Another financial backer was the queen herself. Hatton and the queen, along with other investors, were acting as venture capitalists. They put up the money, while Drake and his crew put up their skills and daring, not to mention their lives. If the voyage succeeded, they all stood to make a fortune. If it failed, the backers would be out a lot of money, and Drake and his crew would be dead in some foreign land.
The fleet departed Plymouth on Nov. 15, 1577, but bad weather forced it to return. They finally departed for good on Dec. 13. They spent the winter in San Julian, a gloomy and remote bay on the coast of wind-swept Patagonia, where they were unlikely to be discovered by the Spanish. Three ships had already been lost.
By September 1578, Drake had made it through the Strait of Magellan into the Pacific. But it was a rough passage. One ship sank and the crew on another gave up and turned back. Now, with only the Golden Hind under his command, Drake attacked Callao, Peru's principal port. Then he had the good fortune to capture the Nuestra Senora de la Concepcion, a Spanish ship carrying treasure between the Peruvian mines and Manila.
Dumbstruck to find themselves under attack by an English ship, the Spanish surrendered quickly. The plundered treasure included 80 pounds of gold and 26 tons of silver.
Attacking ships as he went, Drake then sailed as far north as California, where he landed and claimed the place for Queen Elizabeth, naming it Nova Albion.

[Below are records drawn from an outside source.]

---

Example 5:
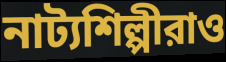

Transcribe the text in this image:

নাট্যশিল্পীরাও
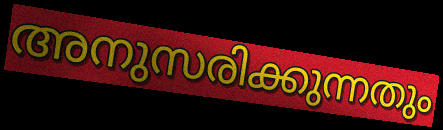
അനുസരിക്കുന്നതും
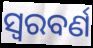
ସ୍ଵରବର୍ଣ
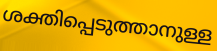
ശക്തിപ്പെടുത്താനുള്ള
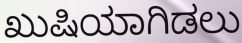
ಖುಷಿಯಾಗಿಡಲು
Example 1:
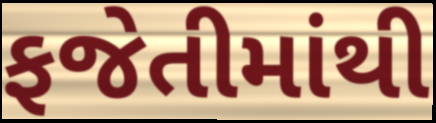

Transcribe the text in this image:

ફજેતીમાંથી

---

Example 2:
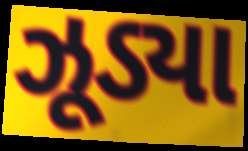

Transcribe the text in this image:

ઝૂડ્યા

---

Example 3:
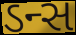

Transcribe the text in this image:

ડન્સ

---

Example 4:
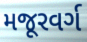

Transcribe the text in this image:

મજૂરવર્ગ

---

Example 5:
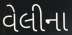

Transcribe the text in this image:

વેલીના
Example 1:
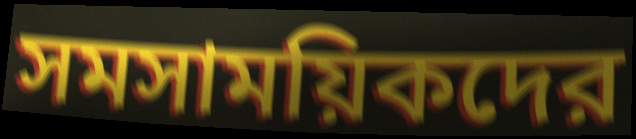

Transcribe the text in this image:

সমসাময়িকদের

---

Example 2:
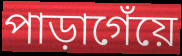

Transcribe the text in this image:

পাড়াগেঁয়ে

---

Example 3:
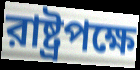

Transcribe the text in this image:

রাষ্ট্রপক্ষে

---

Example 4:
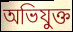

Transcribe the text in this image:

অভিযুক্ত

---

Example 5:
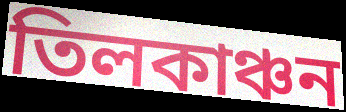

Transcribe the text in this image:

তিলকাঞ্চন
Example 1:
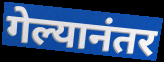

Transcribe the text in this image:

गेल्यानंतर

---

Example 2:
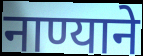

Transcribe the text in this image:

नाण्याने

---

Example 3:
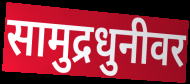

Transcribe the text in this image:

सामुद्रधुनीवर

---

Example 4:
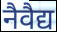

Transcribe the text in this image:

नैवैद्य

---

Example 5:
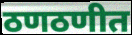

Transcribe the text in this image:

ठणठणीत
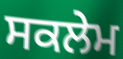
ਸਕਲੇਮ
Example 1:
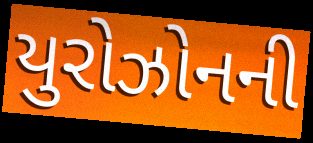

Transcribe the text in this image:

યુરોઝોનની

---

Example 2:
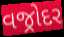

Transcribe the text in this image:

વજ્રોદર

Exactly where he landed is still hotly disputed. (He also failed to note San Francisco Bay, which he sailed past.)
From California, Drake took his ship across the Pacific, making for the Spice Islands. There they traded some of their treasure for spices that would be worth many times as much delivered to England. The haul would have been even more impressive had the Golden Hind not grounded on a reef; much of the spices had to be thrown overboard to refloat the ship.

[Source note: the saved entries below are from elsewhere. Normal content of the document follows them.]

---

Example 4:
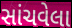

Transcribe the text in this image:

સાંચવેલા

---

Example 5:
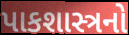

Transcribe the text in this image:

પાકશાસ્ત્રનો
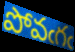
పోవఁగఁ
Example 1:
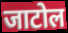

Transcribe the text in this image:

जाटोल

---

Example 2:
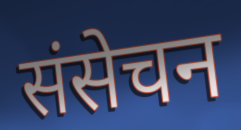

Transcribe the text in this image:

संसेचन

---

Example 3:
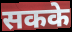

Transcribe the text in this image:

सकके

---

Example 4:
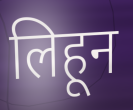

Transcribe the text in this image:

लिहून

Still, Drake sailed triumphant into Plymouth on Sept. 26, 1580, almost three years after his departure. Only 59 of the expedition's original 144 crew members were still alive. The queen awarded Drake a knighthood.
It was the least she could do. Her share of the proceeds amounted to a staggering 160,000 pounds, well in excess of all other crown revenues combined that year, and more than enough to allow her to pay off her foreign debt. Drake later reported that the backers of the voyage received 47 pounds for each pound they invested.
High risk, in this case at least, had resulted in very high reward.
(John Steele Gordon is the author of numerous books, including "Hamilton's Blessing: The Extraordinary Life and Times of Our National Debt." The opinions expressed are his own.)